About this task - Reproduce each line of the records below, keeping every character, space and line break unchanged.

================

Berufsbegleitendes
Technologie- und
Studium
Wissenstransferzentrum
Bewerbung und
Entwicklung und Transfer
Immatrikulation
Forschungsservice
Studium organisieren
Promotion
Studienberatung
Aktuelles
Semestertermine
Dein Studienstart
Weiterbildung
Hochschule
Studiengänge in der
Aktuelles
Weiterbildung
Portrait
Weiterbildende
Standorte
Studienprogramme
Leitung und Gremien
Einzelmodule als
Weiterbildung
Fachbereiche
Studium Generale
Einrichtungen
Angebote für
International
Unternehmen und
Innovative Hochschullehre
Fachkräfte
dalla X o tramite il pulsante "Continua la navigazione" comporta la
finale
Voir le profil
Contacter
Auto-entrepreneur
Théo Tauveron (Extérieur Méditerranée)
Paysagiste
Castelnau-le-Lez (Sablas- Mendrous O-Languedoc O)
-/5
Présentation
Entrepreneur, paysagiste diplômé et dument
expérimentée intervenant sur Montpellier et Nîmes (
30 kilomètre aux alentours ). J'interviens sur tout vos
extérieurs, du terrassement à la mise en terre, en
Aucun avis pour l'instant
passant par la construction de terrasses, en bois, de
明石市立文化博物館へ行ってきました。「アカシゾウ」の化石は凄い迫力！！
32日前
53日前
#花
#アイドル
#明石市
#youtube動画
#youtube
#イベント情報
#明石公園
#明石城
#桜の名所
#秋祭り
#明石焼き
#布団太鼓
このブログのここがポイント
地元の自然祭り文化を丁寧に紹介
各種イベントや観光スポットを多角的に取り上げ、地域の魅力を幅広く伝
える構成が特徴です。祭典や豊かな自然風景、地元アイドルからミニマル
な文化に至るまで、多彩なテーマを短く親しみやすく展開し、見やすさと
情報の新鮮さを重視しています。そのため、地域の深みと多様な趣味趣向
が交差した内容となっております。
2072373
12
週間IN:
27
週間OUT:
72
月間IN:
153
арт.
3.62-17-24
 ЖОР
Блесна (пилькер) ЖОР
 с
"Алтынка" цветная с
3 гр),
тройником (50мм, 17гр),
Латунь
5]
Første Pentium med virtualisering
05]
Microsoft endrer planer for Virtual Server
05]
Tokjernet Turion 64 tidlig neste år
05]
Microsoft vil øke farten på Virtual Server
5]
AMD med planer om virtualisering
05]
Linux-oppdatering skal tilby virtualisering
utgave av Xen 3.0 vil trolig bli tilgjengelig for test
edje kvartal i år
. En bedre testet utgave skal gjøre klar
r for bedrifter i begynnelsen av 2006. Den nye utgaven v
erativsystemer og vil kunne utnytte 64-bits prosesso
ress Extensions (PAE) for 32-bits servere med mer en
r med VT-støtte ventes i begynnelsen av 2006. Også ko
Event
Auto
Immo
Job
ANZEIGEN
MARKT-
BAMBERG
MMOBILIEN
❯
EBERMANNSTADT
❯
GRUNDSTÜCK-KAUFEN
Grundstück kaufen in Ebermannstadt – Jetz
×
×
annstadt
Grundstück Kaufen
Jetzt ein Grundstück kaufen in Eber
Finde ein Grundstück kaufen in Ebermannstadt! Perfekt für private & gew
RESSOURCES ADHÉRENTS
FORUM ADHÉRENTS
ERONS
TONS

================

Solution for this task -
Berufsbegleitendes
Technologie- und
Studium
Wissenstransferzentrum
Bewerbung und
Entwicklung und Transfer
Immatrikulation
Forschungsservice
Studium organisieren
Promotion
Studienberatung
Aktuelles
Semestertermine
Dein Studienstart
Weiterbildung
Hochschule
Studiengänge in der
Aktuelles
Weiterbildung
Portrait
Weiterbildende
Standorte
Studienprogramme
Leitung und Gremien
Einzelmodule als
Weiterbildung
Fachbereiche
Studium Generale
Einrichtungen
Angebote für
International
Unternehmen und
Innovative Hochschullehre
Fachkräfte
dalla X o tramite il pulsante "Continua la navigazione" comporta la
finale
Voir le profil
Contacter
Auto-entrepreneur
Théo Tauveron (Extérieur Méditerranée)
Paysagiste
Castelnau-le-Lez (Sablas- Mendrous O-Languedoc O)
-/5
Présentation
Entrepreneur, paysagiste diplômé et dument
expérimentée intervenant sur Montpellier et Nîmes (
30 kilomètre aux alentours ). J'interviens sur tout vos
extérieurs, du terrassement à la mise en terre, en
Aucun avis pour l'instant
passant par la construction de terrasses, en bois, de
明石市立文化博物館へ行ってきました。「アカシゾウ」の化石は凄い迫力！！
32日前
53日前
#花
#アイドル
#明石市
#youtube動画
#youtube
#イベント情報
#明石公園
#明石城
#桜の名所
#秋祭り
#明石焼き
#布団太鼓
このブログのここがポイント
地元の自然祭り文化を丁寧に紹介
各種イベントや観光スポットを多角的に取り上げ、地域の魅力を幅広く伝
える構成が特徴です。祭典や豊かな自然風景、地元アイドルからミニマル
な文化に至るまで、多彩なテーマを短く親しみやすく展開し、見やすさと
情報の新鮮さを重視しています。そのため、地域の深みと多様な趣味趣向
が交差した内容となっております。
2072373
12
週間IN:
27
週間OUT:
72
月間IN:
153
арт.
3.62-17-24
 ЖОР
Блесна (пилькер) ЖОР
 с
"Алтынка" цветная с
3 гр),
тройником (50мм, 17гр),
Латунь
5]
Første Pentium med virtualisering
05]
Microsoft endrer planer for Virtual Server
05]
Tokjernet Turion 64 tidlig neste år
05]
Microsoft vil øke farten på Virtual Server
5]
AMD med planer om virtualisering
05]
Linux-oppdatering skal tilby virtualisering
utgave av Xen 3.0 vil trolig bli tilgjengelig for test
edje kvartal i år
. En bedre testet utgave skal gjøre klar
r for bedrifter i begynnelsen av 2006. Den nye utgaven v
erativsystemer og vil kunne utnytte 64-bits prosesso
ress Extensions (PAE) for 32-bits servere med mer en
r med VT-støtte ventes i begynnelsen av 2006. Også ko
Event
Auto
Immo
Job
ANZEIGEN
MARKT-
BAMBERG
MMOBILIEN
❯
EBERMANNSTADT
❯
GRUNDSTÜCK-KAUFEN
Grundstück kaufen in Ebermannstadt – Jetz
×
×
annstadt
Grundstück Kaufen
Jetzt ein Grundstück kaufen in Eber
Finde ein Grundstück kaufen in Ebermannstadt! Perfekt für private & gew
RESSOURCES ADHÉRENTS
FORUM ADHÉRENTS
ERONS
TONS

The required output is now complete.